▶ What needs to be done
Reproduce each line from the first in the data through the line that contains "Abiturdurchschnitt und die Leistungen im Fach" exactly; give nothing else.

--

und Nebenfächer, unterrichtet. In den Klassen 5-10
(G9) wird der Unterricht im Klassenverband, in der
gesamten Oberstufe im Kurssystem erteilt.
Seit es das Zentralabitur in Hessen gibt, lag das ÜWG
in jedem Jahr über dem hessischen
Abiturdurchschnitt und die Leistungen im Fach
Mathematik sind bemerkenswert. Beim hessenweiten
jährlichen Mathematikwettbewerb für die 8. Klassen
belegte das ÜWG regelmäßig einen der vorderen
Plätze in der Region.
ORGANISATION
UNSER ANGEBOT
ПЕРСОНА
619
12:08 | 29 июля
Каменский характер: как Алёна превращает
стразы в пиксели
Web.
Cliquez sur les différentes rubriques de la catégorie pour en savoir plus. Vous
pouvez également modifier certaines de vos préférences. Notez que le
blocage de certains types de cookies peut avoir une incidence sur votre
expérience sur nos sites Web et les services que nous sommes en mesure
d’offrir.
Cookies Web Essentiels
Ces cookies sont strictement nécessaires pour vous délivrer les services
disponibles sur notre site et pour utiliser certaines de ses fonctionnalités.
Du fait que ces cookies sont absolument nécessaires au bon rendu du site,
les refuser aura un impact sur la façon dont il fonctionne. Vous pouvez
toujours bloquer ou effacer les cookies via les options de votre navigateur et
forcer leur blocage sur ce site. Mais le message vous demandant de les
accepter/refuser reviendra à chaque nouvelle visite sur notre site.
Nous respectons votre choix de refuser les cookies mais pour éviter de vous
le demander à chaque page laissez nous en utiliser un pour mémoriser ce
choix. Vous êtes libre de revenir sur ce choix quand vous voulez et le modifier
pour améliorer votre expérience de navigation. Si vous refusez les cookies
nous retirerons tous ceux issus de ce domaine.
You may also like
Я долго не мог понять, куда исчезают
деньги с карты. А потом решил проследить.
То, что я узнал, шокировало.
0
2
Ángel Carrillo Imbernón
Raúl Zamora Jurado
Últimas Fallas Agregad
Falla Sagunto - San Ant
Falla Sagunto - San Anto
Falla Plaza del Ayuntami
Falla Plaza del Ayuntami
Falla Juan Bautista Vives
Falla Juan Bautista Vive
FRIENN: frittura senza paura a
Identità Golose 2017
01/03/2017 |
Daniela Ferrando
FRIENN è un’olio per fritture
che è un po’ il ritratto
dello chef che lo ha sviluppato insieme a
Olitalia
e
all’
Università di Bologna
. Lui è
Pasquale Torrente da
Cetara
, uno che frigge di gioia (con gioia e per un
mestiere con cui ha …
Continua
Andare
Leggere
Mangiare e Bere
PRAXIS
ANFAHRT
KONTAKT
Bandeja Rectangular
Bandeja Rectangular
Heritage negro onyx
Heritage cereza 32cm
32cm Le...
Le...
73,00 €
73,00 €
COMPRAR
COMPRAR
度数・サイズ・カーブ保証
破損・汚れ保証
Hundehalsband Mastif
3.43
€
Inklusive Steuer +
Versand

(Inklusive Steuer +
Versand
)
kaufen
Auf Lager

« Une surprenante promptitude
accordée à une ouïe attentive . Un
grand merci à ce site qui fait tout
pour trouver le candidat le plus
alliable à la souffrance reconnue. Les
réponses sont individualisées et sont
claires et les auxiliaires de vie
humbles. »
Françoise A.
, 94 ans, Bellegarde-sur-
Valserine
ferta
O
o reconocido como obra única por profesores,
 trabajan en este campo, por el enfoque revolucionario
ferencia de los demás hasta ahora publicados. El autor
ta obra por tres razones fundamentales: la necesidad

--

▶ Solution to this exercise
und Nebenfächer, unterrichtet. In den Klassen 5-10
(G9) wird der Unterricht im Klassenverband, in der
gesamten Oberstufe im Kurssystem erteilt.
Seit es das Zentralabitur in Hessen gibt, lag das ÜWG
in jedem Jahr über dem hessischen
Abiturdurchschnitt und die Leistungen im Fach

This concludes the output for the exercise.